Alors que la première période de la reconstruction suit les canons d'un urbanisme en ordre continu, la seconde qui débute vers 1954 est davantage dominée par les doctrines des modernistes. Sans doute liée aux pressions plus fortes des modernes (majoritaires au MRU) sur Brillaud de Laujardière, le poids moins prégnant de la municipalité dans la reconstruction (Yves Guillou est malade -il meurt en 1963-) et l'urgence de reloger, l'expression d'un urbanisme néo-haussmannien se délite progressivement au profit de concepts hérités en partie de Le Corbusier (le sud de la rue Saint-Jean offre également un urbanisme en îlots ouverts). En discontinuité totale avec le reste de la ville, le quartier présente des barres et une tour placées perpendiculairement à la rue de Geôle ; cette dernière devant à l'origine être en partie reconstruite selon les plans initiaux de l'architecte en chef : façades le long de la voie qui épousent le tracé courbe de l'artère. Le maillage traditionnel du plan d'ensemble de la reconstruction est ainsi rompu et le tampon formé entre château et tissu urbain sauvegardé est saisissant.



Rompant avec le système de superposition des voies piétonnes et automobiles, les Quatrans obéissent à une logique différente : les piétons et les véhicules motorisés ont leurs propres voies.

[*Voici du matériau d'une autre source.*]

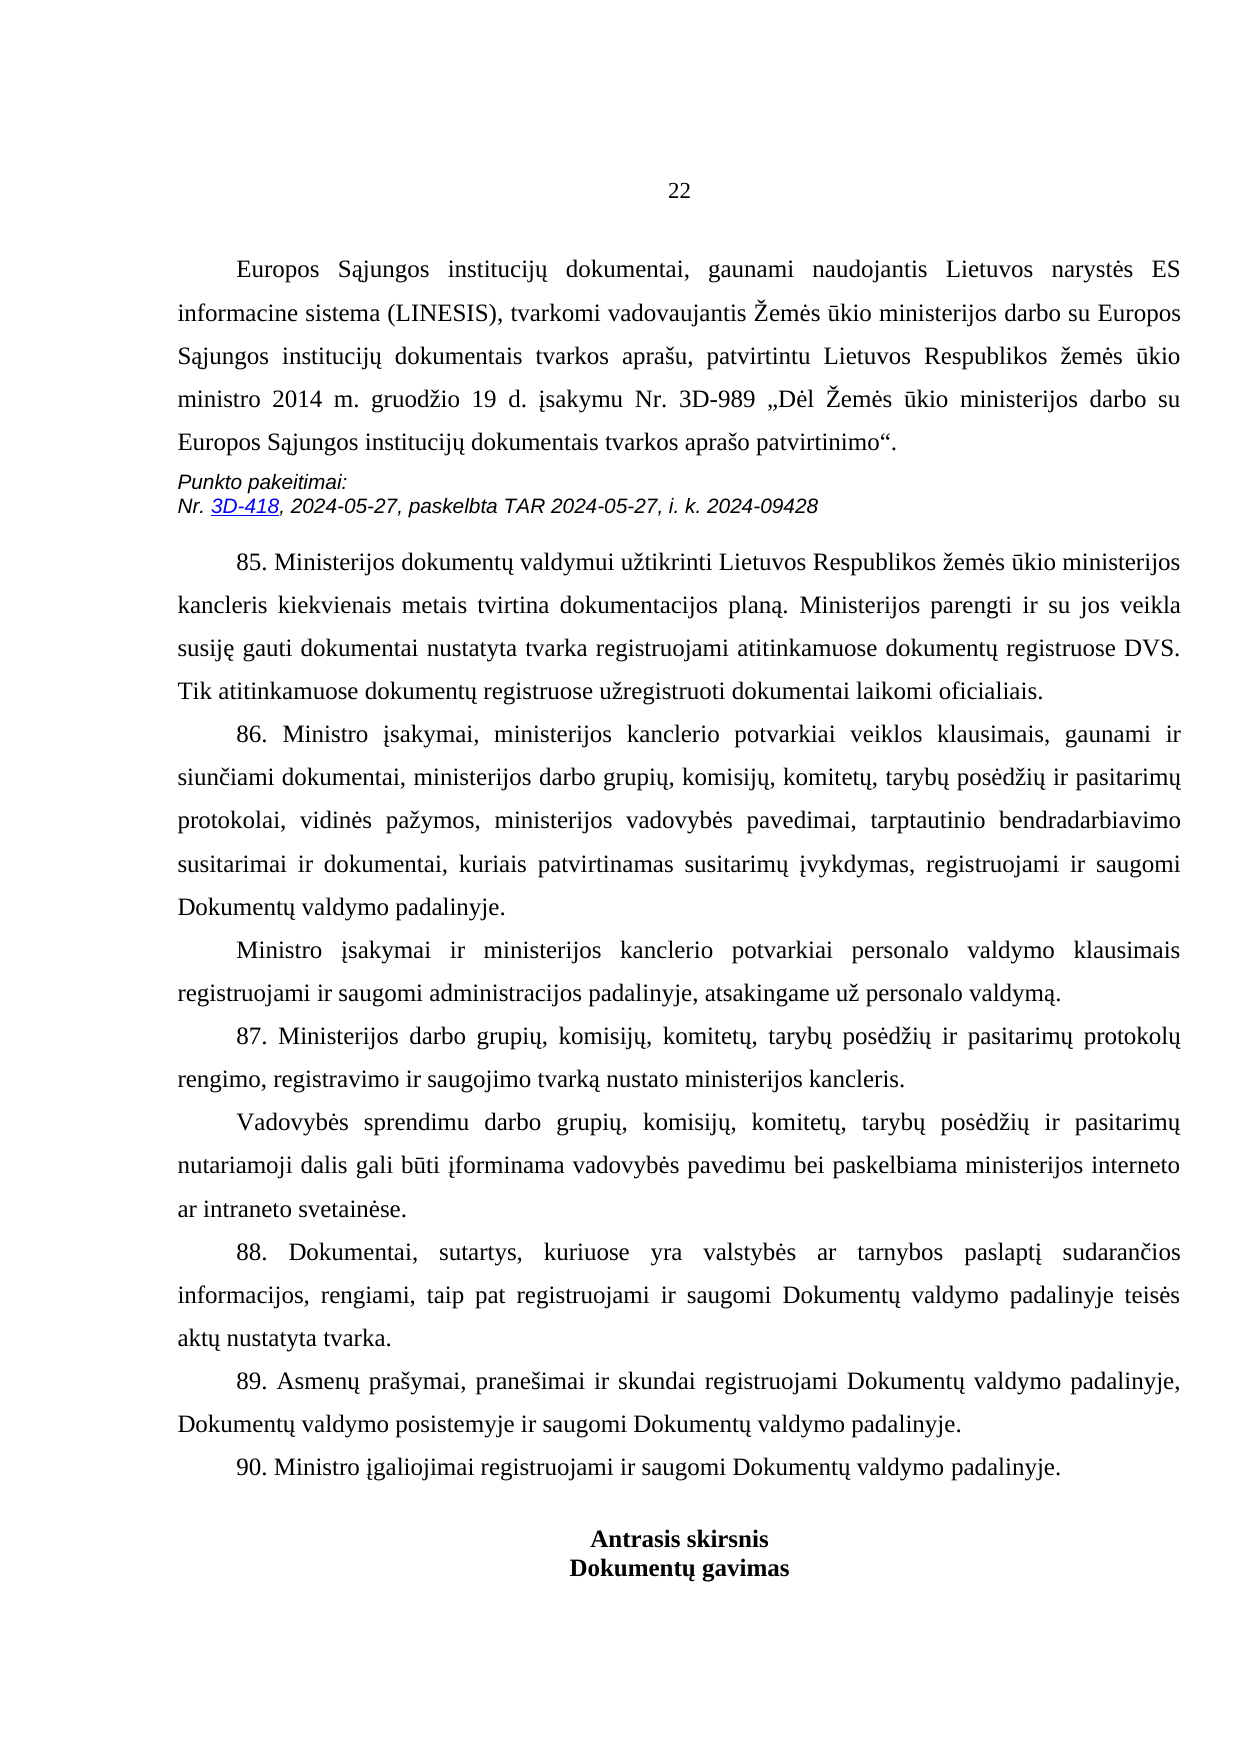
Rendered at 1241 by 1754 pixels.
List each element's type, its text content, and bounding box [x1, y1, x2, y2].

text Dokumentų gavimas [177, 1553, 1181, 1582]
text Europos Sąjungos institucijų dokumentai, gaunami naudojantis Lietuvos narystės ES informacine sistema (LINESIS), tvarkomi vadovaujantis Žemės ūkio ministerijos darbo su Europos Sąjungos institucijų dokumentais tvarkos aprašu, patvirtintu Lietuvos Respublikos žemės ūkio ministro 2014 m. gruodžio 19 d. įsakymu Nr. 3D-989 „Dėl Žemės ūkio ministerijos darbo su Europos Sąjungos institucijų dokumentais tvarkos aprašo patvirtinimo“. [177, 254, 1181, 456]
text 86. Ministro įsakymai, ministerijos kanclerio potvarkiai veiklos klausimais, gaunami ir siunčiami dokumentai, ministerijos darbo grupių, komisijų, komitetų, tarybų posėdžių ir pasitarimų protokolai, vidinės pažymos, ministerijos vadovybės pavedimai, tarptautinio bendradarbiavimo susitarimai ir dokumentai, kuriais patvirtinamas susitarimų įvykdymas, registruojami ir saugomi Dokumentų valdymo padalinyje. [177, 719, 1181, 921]
text 87. Ministerijos darbo grupių, komisijų, komitetų, tarybų posėdžių ir pasitarimų protokolų rengimo, registravimo ir saugojimo tvarką nustato ministerijos kancleris. [177, 1021, 1181, 1093]
text Nr. 3D-418, 2024-05-27, paskelbta TAR 2024-05-27, i. k. 2024-09428 [177, 494, 1181, 518]
text 90. Ministro įgaliojimai registruojami ir saugomi Dokumentų valdymo padalinyje. [177, 1452, 1181, 1481]
text Ministro įsakymai ir ministerijos kanclerio potvarkiai personalo valdymo klausimais registruojami ir saugomi administracijos padalinyje, atsakingame už personalo valdymą. [177, 935, 1181, 1007]
text 89. Asmenų prašymai, pranešimai ir skundai registruojami Dokumentų valdymo padalinyje, Dokumentų valdymo posistemyje ir saugomi Dokumentų valdymo padalinyje. [177, 1366, 1181, 1438]
text Vadovybės sprendimu darbo grupių, komisijų, komitetų, tarybų posėdžių ir pasitarimų nutariamoji dalis gali būti įforminama vadovybės pavedimu bei paskelbiama ministerijos interneto ar intraneto svetainėse. [177, 1107, 1181, 1222]
text Punkto pakeitimai: [177, 470, 1181, 494]
text 88. Dokumentai, sutartys, kuriuose yra valstybės ar tarnybos paslaptį sudarančios informacijos, rengiami, taip pat registruojami ir saugomi Dokumentų valdymo padalinyje teisės aktų nustatyta tvarka. [177, 1237, 1181, 1352]
text 85. Ministerijos dokumentų valdymui užtikrinti Lietuvos Respublikos žemės ūkio ministerijos kancleris kiekvienais metais tvirtina dokumentacijos planą. Ministerijos parengti ir su jos veikla susiję gauti dokumentai nustatyta tvarka registruojami atitinkamuose dokumentų registruose DVS. Tik atitinkamuose dokumentų registruose užregistruoti dokumentai laikomi oficialiais. [177, 547, 1181, 705]
text Antrasis skirsnis [177, 1524, 1181, 1553]
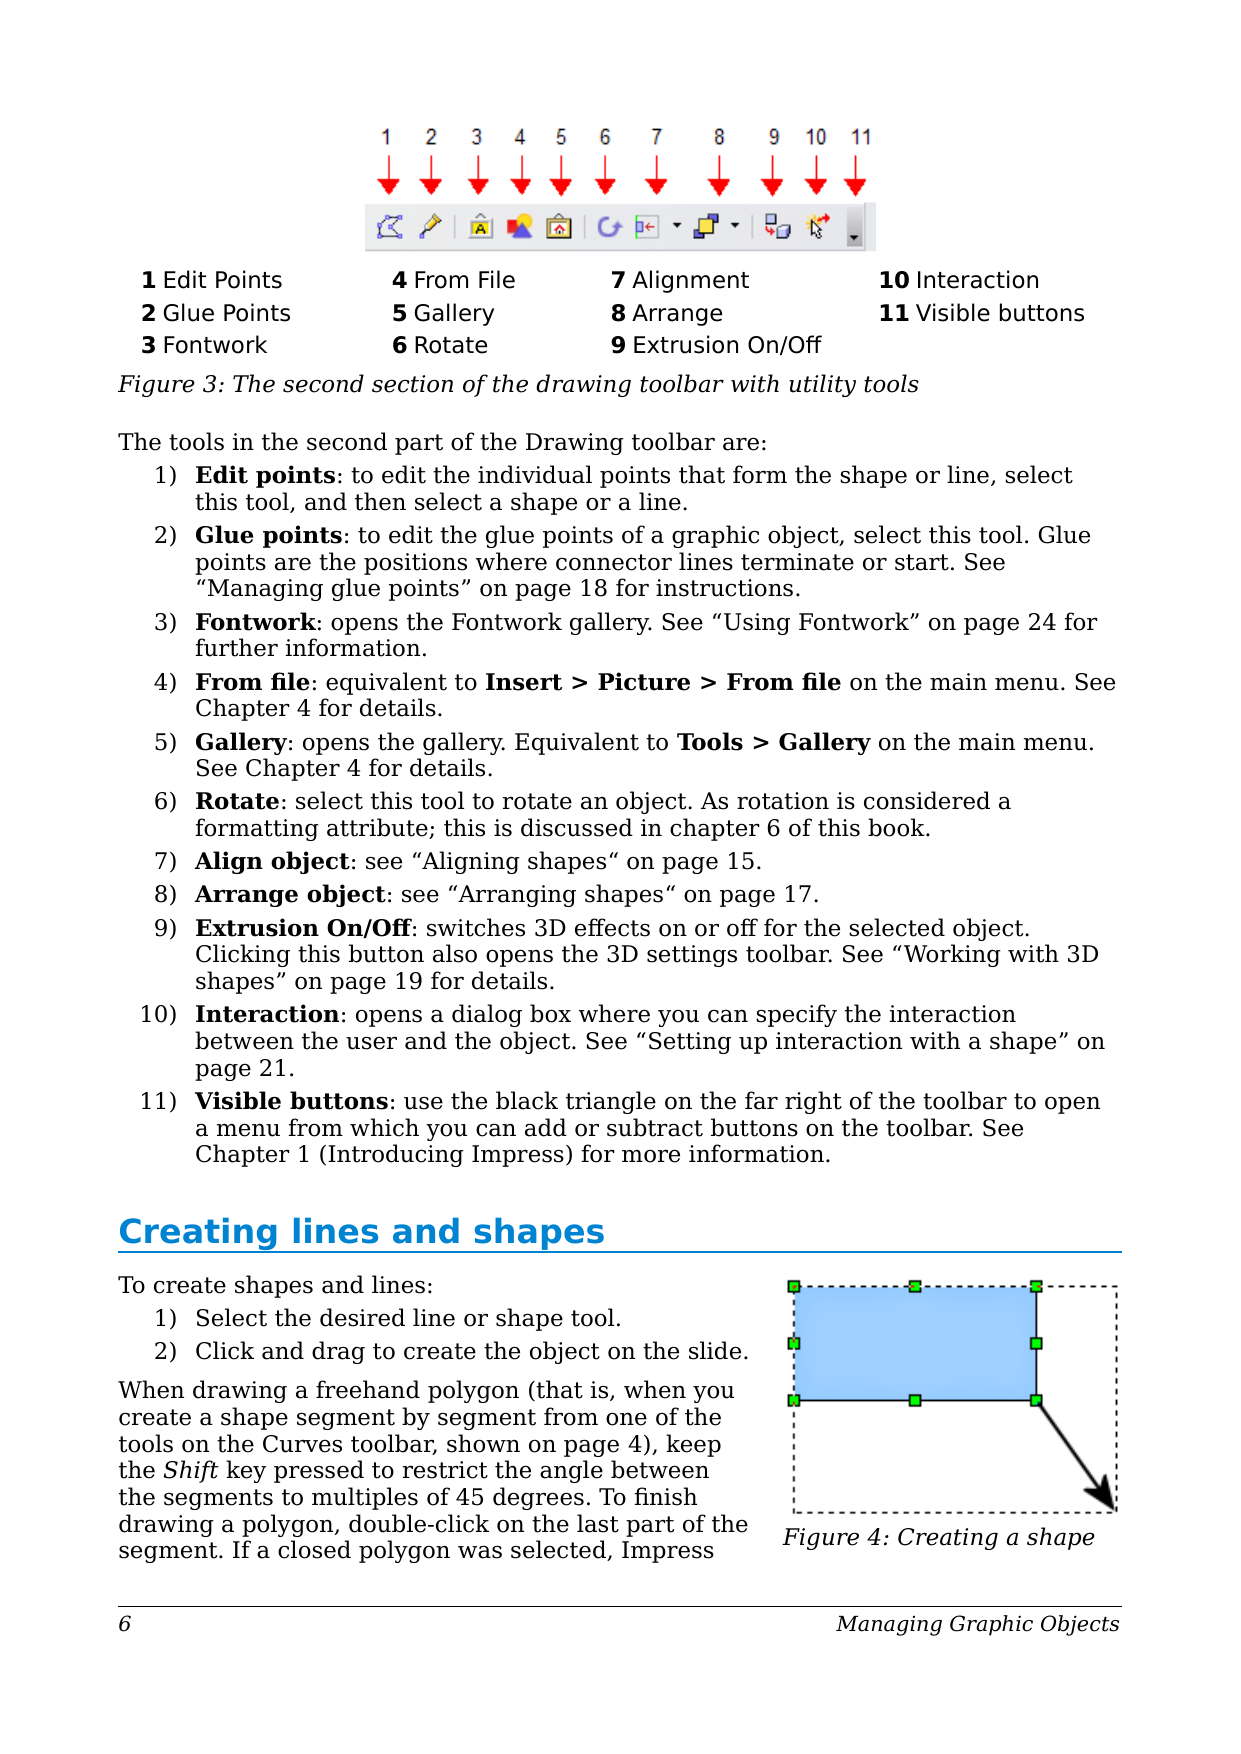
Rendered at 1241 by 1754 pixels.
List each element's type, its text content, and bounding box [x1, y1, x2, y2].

list Fontwork: opens the Fontwork gallery. See “Using Fontwork” on page 24 for further information. [177, 608, 1122, 662]
list Glue points: to edit the glue points of a graphic object, select this tool. Glue points are the positions where connector lines terminate or start. See “Managing glue points” on page 18 for instructions. [177, 522, 1122, 602]
list Extrusion On/Off: switches 3D effects on or off for the selected object. Clicking this button also opens the 3D settings toolbar. See “Working with 3D shapes” on page 19 for details. [177, 914, 1122, 995]
list The tools in the second part of the Drawing toolbar are: [118, 429, 1122, 456]
list Interaction: opens a dialog box where you can specify the interaction between the user and the object. See “Setting up interaction with a shape” on page 21. [177, 1001, 1122, 1081]
list From file: equivalent to Insert > Picture > From file on the main menu. See Chapter 4 for details. [177, 668, 1122, 722]
table_cell Glue Points [159, 297, 369, 329]
list Visible buttons: use the black triangle on the far right of the toolbar to open a menu from which you can add or subtract buttons on the toolbar. See Chapter 1 (Introducing Impress) for more information. [177, 1088, 1122, 1168]
table_cell Arrange [629, 297, 871, 329]
table_cell 11 [871, 297, 913, 329]
list Rotate: select this tool to rotate an object. As rotation is considered a formatting attribute; this is discussed in chapter 6 of this book. [177, 788, 1122, 842]
table_cell 3 [118, 329, 159, 362]
text Figure 3: The second section of the drawing toolbar with utility tools [118, 371, 1123, 397]
list Click and drag to create the object on the slide. [177, 1338, 782, 1365]
subtitle Creating lines and shapes [118, 1212, 1122, 1251]
table_header Interaction [913, 264, 1123, 297]
table_header 10 [871, 264, 913, 297]
table_header 4 [369, 264, 410, 297]
list Arrange object: see “Arranging shapes“ on page 17. [177, 881, 1122, 908]
table_header Alignment [629, 264, 871, 297]
table_cell Fontwork [159, 329, 369, 362]
text When drawing a freehand polygon (that is, when you create a shape segment by segment from one of the tools on the Curves toolbar, shown on page 4), keep the Shift key pressed to restrict the angle between the segments to multiples of 45 degrees. To finish drawing a polygon, double-click on the last part of the segment. If a closed polygon was selected, Impress [118, 1377, 783, 1564]
table_cell Rotate [410, 329, 579, 362]
table_cell Visible buttons [913, 297, 1123, 329]
list Align object: see “Aligning shapes“ on page 15. [177, 848, 1122, 875]
table_cell Gallery [410, 297, 579, 329]
table_cell [871, 329, 913, 362]
list Edit points: to edit the individual points that form the shape or line, select this tool, and then select a shape or a line. [177, 462, 1122, 516]
list To create shapes and lines: [118, 1272, 1122, 1299]
list Select the desired line or shape tool. [177, 1305, 782, 1332]
table_cell Extrusion On/Off [629, 329, 871, 362]
table_cell 9 [579, 329, 629, 362]
table_header 1 [118, 264, 159, 297]
picture [782, 1275, 1122, 1525]
table_cell 8 [579, 297, 629, 329]
table_cell 5 [369, 297, 410, 329]
table_header From File [410, 264, 579, 297]
list [1122, 1276, 1148, 1524]
text Figure 4: Creating a shape [783, 1524, 1148, 1551]
table_header Edit Points [159, 264, 369, 297]
table_cell 6 [369, 329, 410, 362]
list Gallery: opens the gallery. Equivalent to Tools > Gallery on the main menu. See Chapter 4 for details. [177, 728, 1122, 782]
picture [365, 118, 877, 253]
table_cell [913, 329, 1123, 362]
table_cell 2 [118, 297, 159, 329]
table_header 7 [579, 264, 629, 297]
list [783, 1551, 1148, 1568]
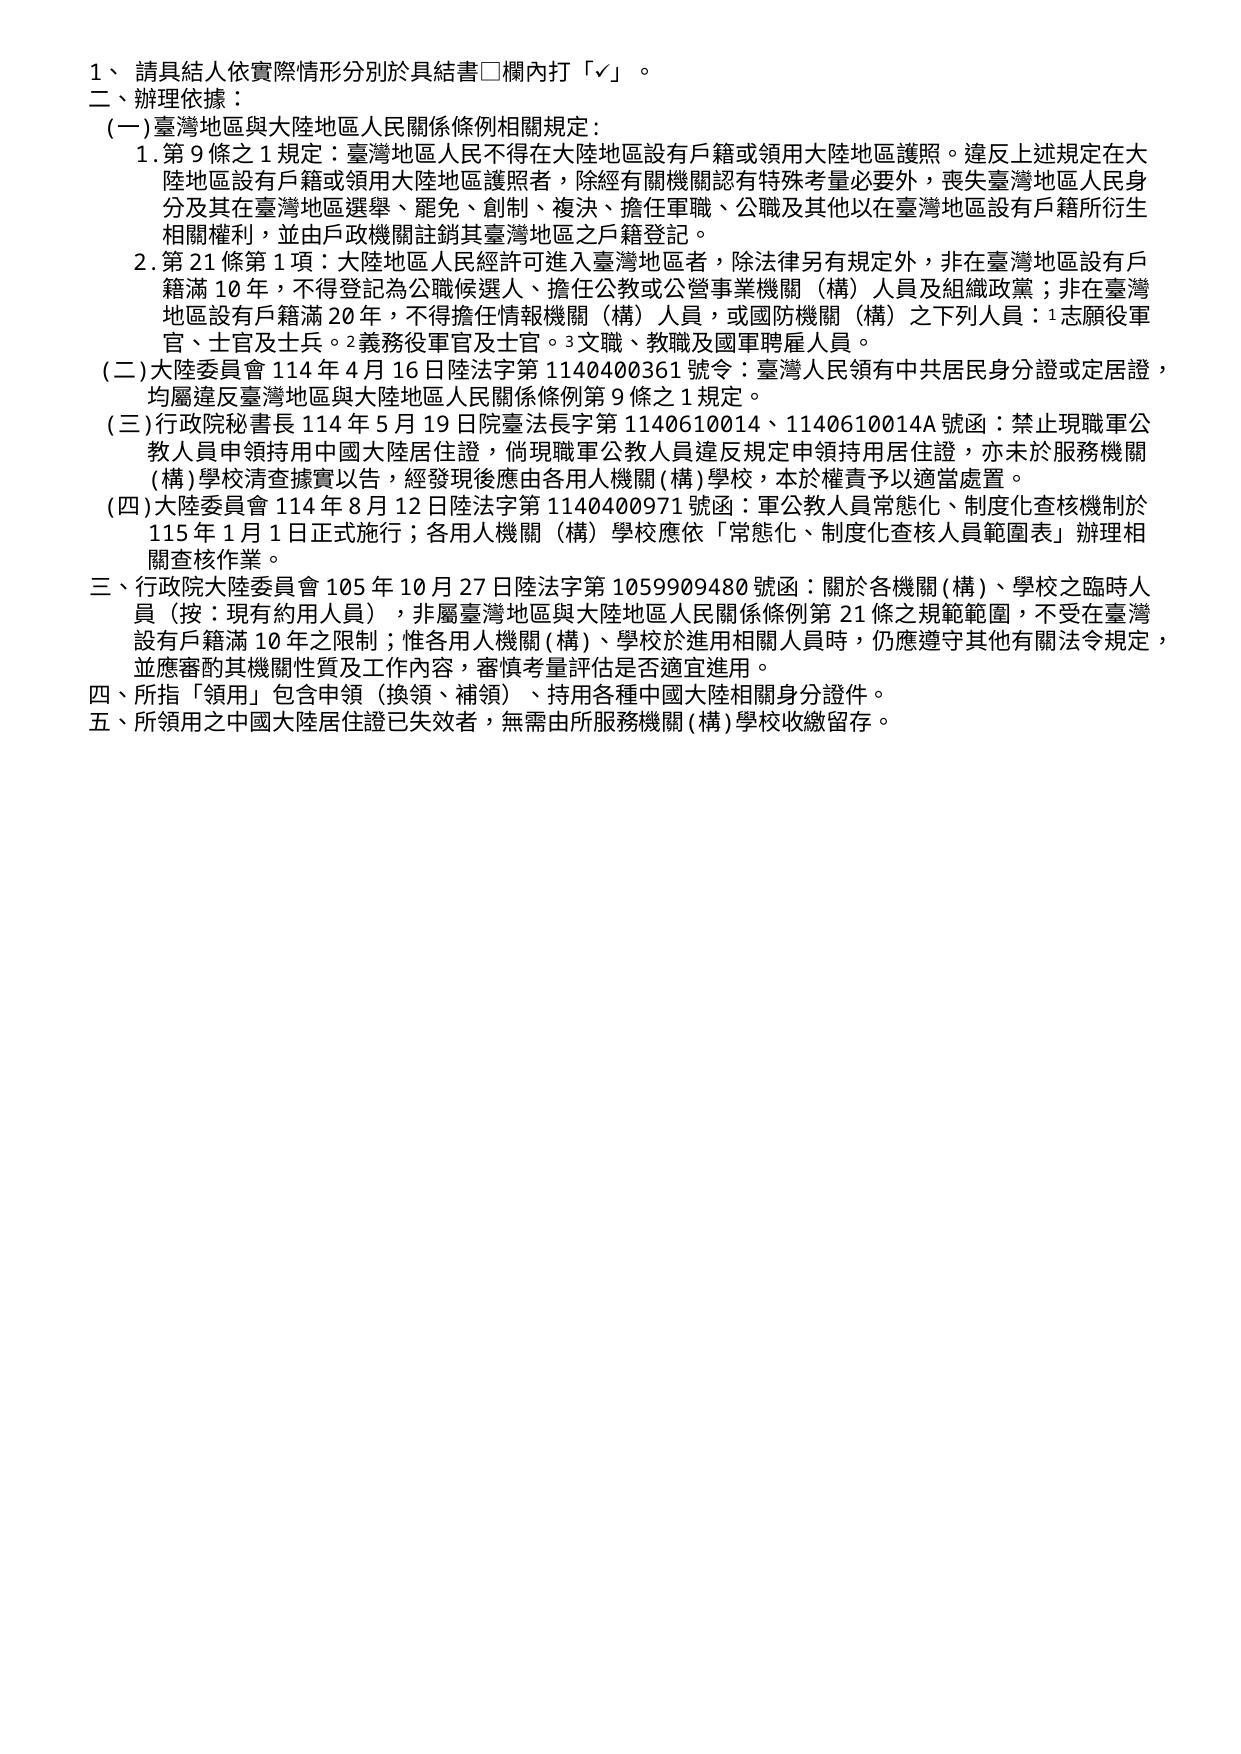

Édifiés au même moment avec les mêmes plans et des matériaux similaires (ciment et béton et sur quelques-uns parement de pierre calcaire), les immeubles des Quatrans sont pourvus d'un toit en terrasse couvert de plomb et reposent sur des pilotis. Les éléments de conforts, nombreux, se retrouvent dans les loggias, les séchoirs des balcons, la grande luminosité dont jouissent les logements...


Achevé en 1958 (et accueilli avec enthousiasme par la population), ce pan de la ville devait présenter espaces verts aérés et cheminements piétons. Aujourd'hui, ce sont essentiellement des parkings qui composent cet espace. Pour les uns, le quartier des Quatrans est une touche moderne bienvenue dans un plan d'ensemble urbain bien sage. Pour d'autres, il constitue le principal ratage de la reconstruction : la maison des Quatrans épargnée par les bombes se trouve isolée, le château repoussé et l'université comme éloignée du centre-ville.